Whether by conscious strategy or default, most New Technological Corporations have adopted the strategy that requires no action: simply paying taxes on the earnings and investing them in short-term money market instruments (high-finance for ``putting them in the bank''). This strategy makes a tremendous amount of sense, up to a point, that point being, to adopt a cynical turn of phrase, ``as long as you can get away with it''.
If you believe that New Technological Corporations are undervalued by being grouped with capital-intensive ``high-technology'' companies, then you may be inclined to excuse the Great New Technological Corporation Price/Earnings Scam as a rational response to a market that refuses to see through the aggregates to the reality of their business. For what happens when a New Technological Corporation accumulates a large pool of financial assets is so remarkable and contraindicative of the concept of an ``efficient market'' that it's amazing it's still legal.
A closed-end bond fund (or unit trust) is a financial vehicle that collects money from a large number of individuals and uses the sum to purchase a diversified portfolio of bonds with given criteria of quality, composition, and maturity. Each investor owns a percentage of the total portfolio and benefits from diversification among companies and industries and economies of scale he would not have been able to take advantage of had he bought the securities directly. A closed-end bond fund is easy to value: one simply takes the total income of the fund and the market value of the securities it holds and divides by the number of shares held by investors to establish the yield and price per share.
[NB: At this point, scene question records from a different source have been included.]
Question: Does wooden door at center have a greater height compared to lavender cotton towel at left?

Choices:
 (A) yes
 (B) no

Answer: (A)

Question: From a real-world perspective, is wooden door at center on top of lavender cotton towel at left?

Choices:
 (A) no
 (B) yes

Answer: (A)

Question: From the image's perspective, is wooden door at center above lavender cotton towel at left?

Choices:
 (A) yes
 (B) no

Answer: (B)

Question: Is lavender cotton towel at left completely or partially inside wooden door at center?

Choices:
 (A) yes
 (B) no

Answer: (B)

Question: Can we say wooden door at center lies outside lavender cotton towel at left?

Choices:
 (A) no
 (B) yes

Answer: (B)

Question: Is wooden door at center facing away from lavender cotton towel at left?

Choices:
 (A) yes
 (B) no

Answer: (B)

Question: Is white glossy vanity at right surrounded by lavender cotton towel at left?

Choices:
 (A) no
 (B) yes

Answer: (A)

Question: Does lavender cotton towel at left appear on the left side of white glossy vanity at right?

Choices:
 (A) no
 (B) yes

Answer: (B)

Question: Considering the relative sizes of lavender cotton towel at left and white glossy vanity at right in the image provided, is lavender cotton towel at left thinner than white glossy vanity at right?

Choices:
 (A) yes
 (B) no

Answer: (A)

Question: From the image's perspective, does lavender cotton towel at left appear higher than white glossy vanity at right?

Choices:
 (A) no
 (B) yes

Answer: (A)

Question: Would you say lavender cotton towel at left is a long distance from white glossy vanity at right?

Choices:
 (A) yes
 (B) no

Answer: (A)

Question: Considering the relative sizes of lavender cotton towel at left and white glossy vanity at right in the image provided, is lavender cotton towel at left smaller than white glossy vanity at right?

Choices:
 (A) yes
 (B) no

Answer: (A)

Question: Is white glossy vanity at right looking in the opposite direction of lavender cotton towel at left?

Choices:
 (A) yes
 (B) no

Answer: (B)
Consider, now, the New Technological Corporation in its guise as a covert closed-end bond fund. Since the market has not yet distinguished the New Technological Corporation from high-technology corporations, it is far from realising that a significant fraction of the earnings of a New Technological Corporation come from its holdings of short-term fixed-income debt instruments. Consequently, the contribution to earnings from the company's financial assets are multiplied by the price/earnings ratio appropriate to a high technology company and so reflected in the stock price. At this writing, Autodesk, Inc. trades at a price/earnings ratio of 22, and short term interest rates of about 8% translate into a price/earnings ratio of 12.5 for short term debt. Therefore, each dollar Autodesk earns from its retained financial assets is valued 1.75 times higher than the same dollar earned by a closed-end bond fund. If this doesn't justify the word ``scam'', you must at least concede that it's an awfully kind compensation to bestow upon New Technological Corporations in recognition of the difficulties they face.